4 Big #Sitecore Project Challenges (and How We Overcame Them) From Client’s Perspective
I’ve been involved in almost a dozen Sitecore project launches, engaged with three agency partners and have worked with the platform for almost 5 years. These are the most common Sitecore challenges I’ve experienced when implementing the powerful CMS platform.
Sitecore is one of the most powerful digital marketing platforms available on the market today. But with all those capabilities comes the potential for challenging Sitecore project builds as well. Sitecore is an extremely extensible platform, but also one that doesn’t come with a lot of “out-of-the-box” functionality. These facts leave companies with a powerful platform that requires them to define their own vision for what it can do for them into the future.
The following are the biggest Sitecore challenges I’ve encountered in launching projects on the platform, along with a few tips to mitigate the risks of each challenge.
Sitecore Project Challenge #1 – Estimating Timelines and Level of Effort
This is one of the first challenges many Sitecore teams experience. Sitecore is a relatively new platform for many, and if you don’t have an experienced Sitecore architect leading your project, you’re likely to experience difficulty in estimating your project timelines and level of effort. This can lead to serious project and launch delays if left unchecked.
Implementing Sitecore isn’t for the faint of heart, but there are a few ways you can potentially mitigate scope creep and common project management issues:
- Hire a Sitecore Technology MVP to lead the development of your project. Sitecore MVP’s are designated into three different categories – Commerce, Technology and Strategy. Click here for a list of 2016 MVP’s.
- Enlist an experienced Sitecore agency partner to guide your project. Click here to search certified agency partners.
- Allow your project enough functional and technical discovery time to define feature requirements and functional behaviors.
- Set your project scope and stick to it. If you need to pivot, try to do so in an iterative way in a future release.
- Build time into your project plan to account for proper QA and issue remediation.
An Introduction to my Sitecore Module & Product Idea.

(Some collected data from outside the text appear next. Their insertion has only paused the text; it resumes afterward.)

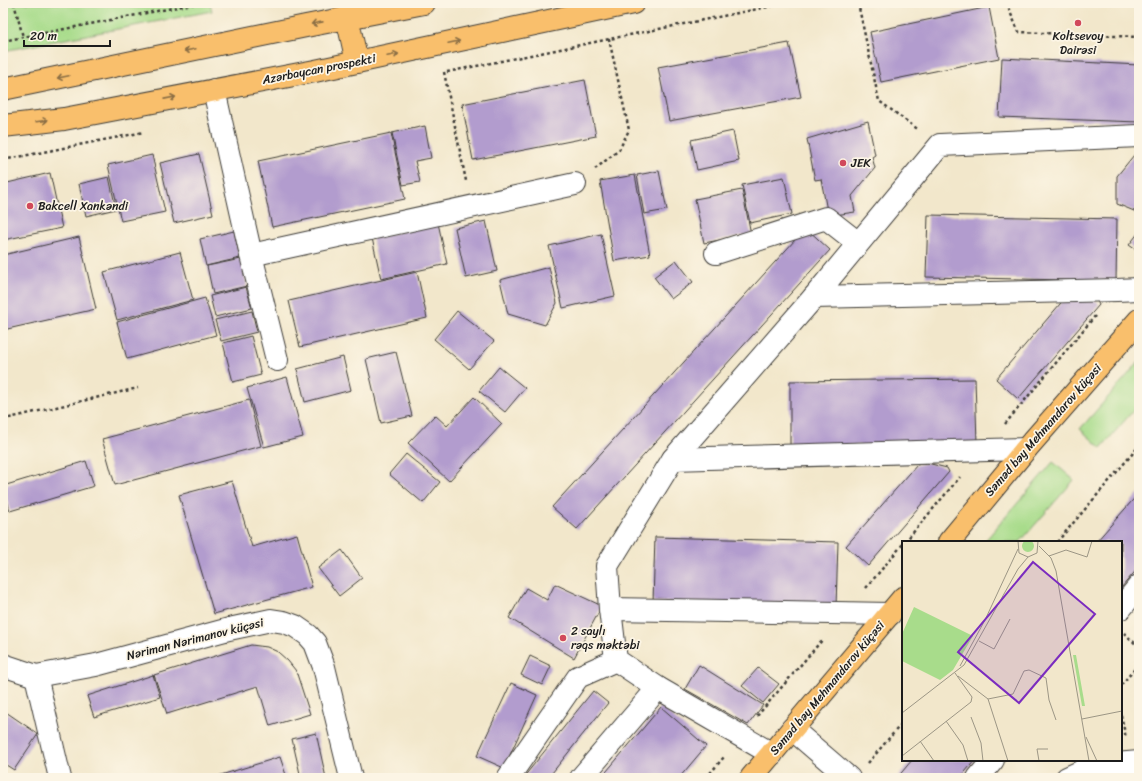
<svg xmlns="http://www.w3.org/2000/svg" width="1142" height="781" viewBox="0 0 1142 781" font-family="Sriracha,sans-serif">
  <rect width="100%" height="100%" fill="#fcf5e5"/>
  <filter id="ink" filterUnits="userSpaceOnUse"><feTurbulence type="fractalNoise" baseFrequency=".025" numOctaves="2"/><feDisplacementMap in="SourceGraphic" scale="8" xChannelSelector="R" yChannelSelector="G"/><feConvolveMatrix kernelMatrix="1 2 1 2 8 2 1 2 1" color-interpolation-filters="sRGB"/></filter>
  <filter id="wash" filterUnits="userSpaceOnUse"><feTurbulence type="fractalNoise" baseFrequency=".012" numOctaves="4" result="noise"/><feDisplacementMap in="SourceGraphic" scale="16" xChannelSelector="R" yChannelSelector="G"/><feGaussianBlur stdDeviation="0.9" result="paint"/><feColorMatrix in="noise" values="0 0 0 0 0 0 0 0 0 0 0 0 0 0 0 0 0 1.4 0 .05"/><feComposite in="paint" operator="in"/></filter>
  <g filter="url(#wash)">
    <rect width="100%" height="100%" fill="#f2e7cb"/>
    <g fill="#a8dc8b" stroke="#627c54">
      <path d="M3,3H210L212,11L3,51Z"/>
      <path d="M1139,362V404L1101,448L1080,429Z"/>
      <path d="M1053,462L1074,480L1020,542H984Z"/>
    </g>
    <g id="blocks">
      <g fill="#b29cce">
        <path d="M989,7L999,58L881,82L870,32Z"/>
        <path d="M789,43L801,97L669,121L658,67Z"/>
        <path d="M1002,58L1139,65V122L999,117Z"/>
        <path d="M585,80L596,136L473,160L462,104Z"/>
        <path d="M868,121L875,155L872,157L875,168L852,196L855,212L828,216L821,179L815,180L807,139Z"/>
        <path d="M425,126L431,158L415,161L420,182L403,185L392,133Z"/>
        <path d="M733,131L739,161L697,170L691,140Z"/>
        <path d="M391,133L405,199L272,227L258,161Z"/>
        <path d="M199,154L213,214L174,223L160,163Z"/>
        <path d="M152,155L165,212L121,221L108,165Z"/>
        <path d="M1134,155H1139V213L1117,204V176Z"/>
        <path d="M659,171L667,210L644,214L637,175Z"/>
        <path d="M50,173L62,228L3,240V184Z"/>
        <path d="M635,175L650,255L614,261L600,181Z"/>
        <path d="M109,177L116,209L86,216L79,184Z"/>
        <path d="M784,177L792,214L750,223L742,185Z"/>
        <path d="M742,190L751,234L704,243L695,199Z"/>
        <path d="M928,215L1117,219L1116,281L926,277Z"/>
        <path d="M486,221L497,271L466,278L455,228Z"/>
        <path d="M438,223L447,264L381,279L372,238Z"/>
        <path d="M806,228L830,250L577,529L552,507Z"/>
        <path d="M234,231L240,258L206,266L200,239Z"/>
        <path d="M1139,232V252L1129,245Z"/>
        <path d="M601,234L615,296L563,308L549,246Z"/>
        <path d="M79,237L96,309L3,330V255Z"/>
        <path d="M180,252L193,300L117,320L104,272Z"/>
        <path d="M241,259L247,286L213,294L207,266Z"/>
        <path d="M676,260L693,282L671,299L654,277Z"/>
        <path d="M549,267L557,303L545,325L508,314L500,280Z"/>
        <path d="M417,272L427,318L300,347L289,301Z"/>
        <path d="M246,287L252,308L215,317L210,296Z"/>
        <path d="M1066,297L1097,301L1099,305L1018,399L996,379Z"/>
        <path d="M205,298L216,335L127,359L117,322Z"/>
        <path d="M252,311L257,332L221,341L215,320Z"/>
        <path d="M457,311L494,341L469,369L434,339Z"/>
        <path d="M251,336L261,375L233,382L223,343Z"/>
        <path d="M396,352L412,416L381,423L366,359Z"/>
        <path d="M343,357L351,390L305,402L297,369Z"/>
        <path d="M499,367L525,388L505,412L479,391Z"/>
        <path d="M287,377L303,437L264,447L247,388Z"/>
        <path d="M975,379L977,444L790,446V381Z"/>
        <path d="M474,397L502,424L449,481L408,443L435,415L447,426Z"/>
        <path d="M249,400L261,446L115,485L102,439Z"/>
        <path d="M406,454L440,482L423,503L389,474Z"/>
        <path d="M86,461L94,486L10,511L3,486Z"/>
        <path d="M927,463L947,468L949,472L868,566L846,546L917,465Z"/>
        <path d="M232,481L252,547L297,534L312,587L214,614L179,495Z"/>
        <path d="M1139,493V567L1121,588V542H1096Z"/>
        <path d="M655,537L838,542L836,606L653,602Z"/>
        <path d="M342,550L362,578L339,596L318,568Z"/>
        <path d="M555,584L602,606L574,658L509,618L526,588L547,600Z"/>
        <path d="M251,645L267,647L278,652L288,661L296,671L310,714L270,726L258,686L167,714L154,675Z"/>
        <path d="M530,656L551,666L542,685L521,675Z"/>
        <path d="M699,665L763,705L748,725L685,689Z"/>
        <path d="M758,668L779,684L763,703L742,686Z"/>
        <path d="M153,675L160,697L94,717L87,696Z"/>
        <path d="M511,683L537,695L504,768L477,756Z"/>
        <path d="M593,691L608,703L548,778H523Z"/>
        <path d="M661,707L706,746L679,778H601Z"/>
        <path d="M3,710L38,734L14,770L3,763Z"/>
        <path d="M316,733L326,778H301L292,739Z"/>
        <path d="M280,757L287,778H211Z"/>
        <path d="M912,760H975L960,778H897Z"/>
      </g>
    </g>
  </g>
  <g filter="url(#ink)">
    <use href="#blocks" fill-opacity="0" stroke="#3c3a36" stroke-width="1"/>
    <g fill="none" stroke-linecap="round" stroke-linejoin="round">
      <g stroke="#3c3a36" stroke-width="24">
        <g id="minor">
          <path d="M214,90L251,255L575,184"/>
          <path d="M716,253L826,218L858,243"/>
          <path d="M251,255L277,360"/>
          <path d="M814,297L1117,290L1139,289"/>
          <path d="M673,459L1026,449"/>
          <path d="M1121,608L1139,586"/>
          <path d="M610,609L890,614"/>
          <path d="M3,665L36,676L96,665L229,629L271,620L284,622L295,626L308,635L315,643L324,667L351,778"/>
          <path d="M36,676L60,778"/>
          <path d="M792,729L849,778"/>
          <path d="M772,754L658,688L616,660L610,609L607,566L673,459L814,297L940,145L1139,136"/>
          <path d="M508,778L578,677L616,660"/>
          <path d="M581,778L658,688"/>
          <path d="M978,778L993,760"/>
          <path d="M1067,778L1093,766L1139,762"/>
        </g>
      </g>
      <g stroke="#3c3a36" stroke-width="24">
        <g id="major">
          <path d="M347,17L357,62"/>
          <path d="M3,89L306,26L424,3"/>
          <path d="M3,126L64,119L315,71L633,3"/>
          <path d="M949,542L1026,449L1139,320"/>
          <path d="M751,778L903,598"/>
        </g>
      </g>
      <g stroke="#3c3a36" stroke-width="2.5" stroke-dasharray="3 3" stroke-linecap="butt">
        <path d="M14,3L23,37"/>
        <path d="M858,3L879,101L919,130"/>
        <path d="M1006,3L1019,32L1139,37"/>
        <path d="M3,41L198,3"/>
        <path d="M444,72L466,181"/>
        <path d="M447,72L787,3"/>
        <path d="M3,160L144,132"/>
        <path d="M595,169L619,150L629,130L609,39"/>
        <path d="M3,411L5,419L138,388"/>
        <path d="M1005,424L1095,316"/>
        <path d="M905,542L960,477"/>
        <path d="M1057,542L1139,446"/>
        <path d="M866,588L903,544"/>
        <path d="M1124,633L1139,647"/>
        <path d="M1121,685L1139,664"/>
        <path d="M1121,715L1126,738"/>
        <path d="M757,716L823,639"/>
        <path d="M868,763L903,722"/>
        <path d="M706,778L724,757"/>
      </g>
      <use href="#minor" stroke="#fff" stroke-width="22"/>
      <use href="#major" stroke="#f9bf6c" stroke-width="22"/>
    </g>
    <defs><path id="oneway-shaft" d="M-6 0H5M1.5-3L5.5 0L1.5 3" fill="none" stroke-width="1.6" stroke-linecap="round" stroke-linejoin="round"/></defs>
    <g stroke="#8a6e44">
      <use href="#oneway-shaft" transform="translate(317 23) rotate(169)"/>
      <use href="#oneway-shaft" transform="translate(454 42) rotate(-12)"/>
      <use href="#oneway-shaft" transform="translate(190 50) rotate(168)"/>
      <use href="#oneway-shaft" transform="translate(393 55) rotate(-12)"/>
      <use href="#oneway-shaft" transform="translate(63 77) rotate(168)"/>
      <use href="#oneway-shaft" transform="translate(170 98) rotate(-11)"/>
      <use href="#oneway-shaft" transform="translate(42 121) rotate(-7)"/>
    </g>
  </g>
  <g fill="#d1495b" stroke="#fcf5e5" stroke-width="1.5">
    <circle cx="1078" cy="23" r="4"/>
    <circle cx="843" cy="163" r="4"/>
    <circle cx="30" cy="206" r="4"/>
    <circle cx="563" cy="638" r="4"/>
  </g>
  <g text-anchor="middle" dominant-baseline="central" stroke-width="3.5" stroke-linejoin="round" paint-order="stroke">
    <g font-size="12" fill="#1c1c1c" stroke="#fcf5e5" text-anchor="start">
      <text x="1078" y="36" text-anchor="middle">Koltsevoy<tspan x="1078" dy="14">Dairəsi</tspan></text>
      <text x="851" y="163">JEK</text>
      <text x="38" y="206">Bakcell Xankəndi</text>
      <text x="571" y="631">2 saylı<tspan x="571" dy="14">rəqs məktəbi</tspan></text>
    </g>
    <g font-size="12" fill="#1c1c1c" stroke="#fcf5e5">
      <text transform="translate(319 69) rotate(-11)">Azərbaycan prospekti</text>
      <text transform="translate(1043 430) rotate(-49)">Səməd bəy Mehmandarov küçəsi</text>
      <text transform="translate(195 639) rotate(-14)">Nəriman Nərimanov küçəsi</text>
      <text transform="translate(827 688) rotate(-50)">Səməd bəy Mehmandarov küçəsi</text>
    </g>
  </g>
  <g transform="translate(902 541)">
    <rect width="220" height="220" fill="#f2e7cb"/>
    <path d="M120 5a6 6 0 1 1 12 0a6 6 0 1 1-12 0ZM12,66L71,95L51,129L38,139L0,120V93ZM171,114H174L183,165H180Z" fill="#a8dc8b"/>
    <path fill="none" stroke="#9c9685" stroke-width="1" d="M116,0L117,12L126,16L135,12L136,0M137,5L149,17L154,30L187,220M147,15L164,9L185,16L190,0M77,100L92,108L108,78M58,125L83,79L116,8M56,135L86,158L106,220M86,158L111,153L122,130L127,129L144,137L147,159L154,179M0,172L62,124L116,28L126,16M69,176L79,202L81,220M180,178L220,170M44,180L61,204L66,220M184,196L195,220M18,200L32,220M0,215L69,161L70,156L53,132M137,220L135,208H146"/>
    <path fill="#7b2cbf" fill-opacity="0.15" stroke="#7b2cbf" stroke-width="2" d="M131,21L193,73L117,162L56,111Z"/>
    <rect width="220" height="220" fill="none" stroke="#1c1c1c" stroke-width="2"/>
  </g>
  <rect width="1142" height="781" fill="none" stroke="#fcf5e5" stroke-width="16"/>
  <path d="M24 40v6h86v-6" fill="none" stroke="#1c1c1c" stroke-width="2"/>
  <text x="30" y="40" font-size="12" fill="#1c1c1c" stroke="#fcf5e5" stroke-width="3" paint-order="stroke">20 m</text>
</svg>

I created this project to act as the "hub" for all posts related to my Sitecore MVP pursuit and my Sitecore product idea. My first post is an introduction to the series and is titled, "Pursuing Sitecore MVP - My Sitecore Product Idea". As I post more segments to this project, they will all be included here. You can follow along on my Sitecore MVP journey from start to finish.
Sitecore Project Challenge #2 – Integrations & Technology Stack
The Sitecore platform is extremely flexible, which means that you can setup any number of integrations with other platforms. You can integrate with CRM’s and webforms, 3rd party data sources & service layers, payment gateways and many other tools. While a few integrations have out-of-the-box solutions available, many of them involve custom implementations.
Again, to mitigate these risks, the best approach is to have a clear technology stack defined early, along with a roadmap to implementing those integrations. I’ve found that it can be a huge challenge to implement everything all at once, so don’t be afraid to phase your integration approach. Start with the integrations that are most mission-critical first (like CRM). Trying to launch everything at once is definitely possible, especially with careful planning, but it can also cause significant delays if your planning misses any key elements along the way.
Sitecore Project Challenge #3 – Sitecore’s xDB and the Potential for Hidden Costs
Understandably, many companies are sold on the impressive capabilities of the Sitecore platform. Many of those functionalities are predicated on the implementation of Experience Database (xDB) to support them, though. You can’t really implement personalization or even A/B testing without xDB. However, some don’t realize there are costs associated with this infrastructure.
The best way to mitigate the risks of hidden costs in a project is to consult with an expert. Careful planning should be made to understand the infrastructure and licensing costs associated with any current or future Sitecore implementation. You’re also wise to work with your Sitecore Account Manager to determine specific licensing and support costs related to the more advanced features as well.
Personalization isn’t free and it should be known that leveraging these advanced Sitecore functional capabilities will require additional an investment in your platform’s foundation before you can begin.
Sitecore Project Challenge #4 – The Sitecore Editor Experience
As of Sitecore 8.0, one of the biggest challenges of Sitecore by far is the editor experience. A solution for this is on the horizon with Sitecore 8.1 / 8.2 and the Sitecore Experience Accelerator (SxA), but this is an add-on option, again not available out-of-the-box. The experience a Sitecore editor has is entirely up to how the platform is implemented. That is both a positive and negative statement, potentially.
If the Sitecore editor experience isn’t accounted for during your project build, you will get what the developers give you. Depending on the experience level of your developers, that may be a great experience or a poor one.
The best way to mitigate the risk of a poor back-end experience in Sitecore is to either plan on a SxA implementation or specify editor experiences where they matter the most. If you need blog content entry to be streamlined, for example, then make sure the editor experience is just as throughly defined as the end-user experience. One of the biggest complaints I’ve heard from other Sitecore users is that the editor experience can be poor. With a little planning, a few functional specifications and the potential of SxA, those worries can go away.